What the World Needs Now
Scripture Reading: 2 Chronicles 14-17; Psalm 14
The LORD is with you while you are with him. If you seek him, he will be found by you, but if you forsake him, he will forsake you. For a long time Israel was without the true God, and without a teaching priest and without law, but when in their distress they turned to the LORD, the God of Israel, and sought him, he was found by them.
2 Chronicles 15:2–4
These words were spoken by Azariah to King Asa and the people of Judah during Asa’s reign. We should be cautious about turning this into a blanket promise for every believer under the New Covenant. To do so would ignore the promises of grace found in verses like, “I will never leave you nor forsake you,” and “If we are faithless, he remains faithful, for he cannot deny himself.”
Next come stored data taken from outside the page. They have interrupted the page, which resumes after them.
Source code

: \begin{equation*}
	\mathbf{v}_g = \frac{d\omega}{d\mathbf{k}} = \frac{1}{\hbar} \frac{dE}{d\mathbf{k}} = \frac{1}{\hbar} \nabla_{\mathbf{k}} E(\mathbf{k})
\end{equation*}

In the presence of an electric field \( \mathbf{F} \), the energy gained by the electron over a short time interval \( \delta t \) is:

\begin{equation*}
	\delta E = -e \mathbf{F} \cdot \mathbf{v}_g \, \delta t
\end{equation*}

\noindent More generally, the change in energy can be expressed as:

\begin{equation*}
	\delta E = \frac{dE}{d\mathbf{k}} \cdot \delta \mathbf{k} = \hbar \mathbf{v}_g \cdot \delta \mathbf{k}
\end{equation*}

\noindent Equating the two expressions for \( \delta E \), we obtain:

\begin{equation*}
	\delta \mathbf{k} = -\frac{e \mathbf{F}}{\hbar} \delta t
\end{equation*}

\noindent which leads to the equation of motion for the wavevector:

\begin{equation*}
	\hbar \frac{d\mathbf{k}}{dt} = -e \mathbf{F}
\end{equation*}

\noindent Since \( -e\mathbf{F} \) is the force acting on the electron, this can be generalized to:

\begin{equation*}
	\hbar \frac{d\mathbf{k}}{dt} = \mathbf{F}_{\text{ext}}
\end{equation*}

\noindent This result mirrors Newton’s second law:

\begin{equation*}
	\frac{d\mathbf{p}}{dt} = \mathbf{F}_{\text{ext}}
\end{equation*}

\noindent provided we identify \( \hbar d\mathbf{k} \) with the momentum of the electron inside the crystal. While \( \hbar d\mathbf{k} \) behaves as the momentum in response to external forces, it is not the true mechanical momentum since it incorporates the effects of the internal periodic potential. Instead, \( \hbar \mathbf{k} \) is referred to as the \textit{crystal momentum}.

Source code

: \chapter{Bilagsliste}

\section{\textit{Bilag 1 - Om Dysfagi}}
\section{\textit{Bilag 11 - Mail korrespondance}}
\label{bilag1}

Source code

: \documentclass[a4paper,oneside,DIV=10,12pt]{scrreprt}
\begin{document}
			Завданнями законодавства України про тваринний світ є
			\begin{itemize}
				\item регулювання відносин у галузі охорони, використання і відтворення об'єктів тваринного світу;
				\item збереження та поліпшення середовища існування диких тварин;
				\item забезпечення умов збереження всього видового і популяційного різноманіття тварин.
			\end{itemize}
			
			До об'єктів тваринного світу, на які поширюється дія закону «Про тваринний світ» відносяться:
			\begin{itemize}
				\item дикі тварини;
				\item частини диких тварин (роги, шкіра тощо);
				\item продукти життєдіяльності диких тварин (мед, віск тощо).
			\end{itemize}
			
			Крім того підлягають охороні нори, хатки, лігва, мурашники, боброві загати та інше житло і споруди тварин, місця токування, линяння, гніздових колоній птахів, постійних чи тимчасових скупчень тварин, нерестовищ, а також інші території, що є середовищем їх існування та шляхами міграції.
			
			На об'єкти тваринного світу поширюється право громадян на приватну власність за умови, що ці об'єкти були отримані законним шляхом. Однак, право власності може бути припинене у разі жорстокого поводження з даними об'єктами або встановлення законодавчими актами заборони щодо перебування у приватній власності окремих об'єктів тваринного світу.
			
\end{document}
Misapplying this text can turn it into law used in the wrong way.
Nevertheless, the principles behind Azariah’s words still matter. He wasn’t simply giving personal advice to Asa; he was reminding the king why the nation had fallen into such decline and distress, and why previous leaders had failed so badly.
The same principle applies today: when we live as practical atheists by ignoring God’s will, sidelining His Word, acting as if He’s irrelevant; we shouldn’t be shocked when life goes sideways. This isn’t a denial of grace; it’s a recognition that what Dietrich Bonhoeffer called “cheap grace” is real. Grace doesn’t exempt us from the consequences of living carelessly or faithlessly.
This passage also quietly reminds us of the things that make life work as it should, it states what the world needs now: a relationship with the true God, Jesus Christ, the guidance of His Word, and godly leadership. When those things are present, life tends to go better. When they’re absent, trouble tends to follow.
Thankfully, even when we stumble or drift, God invites us to seek Him, and when we do, just as in the days of Asa, “He will be found by you.”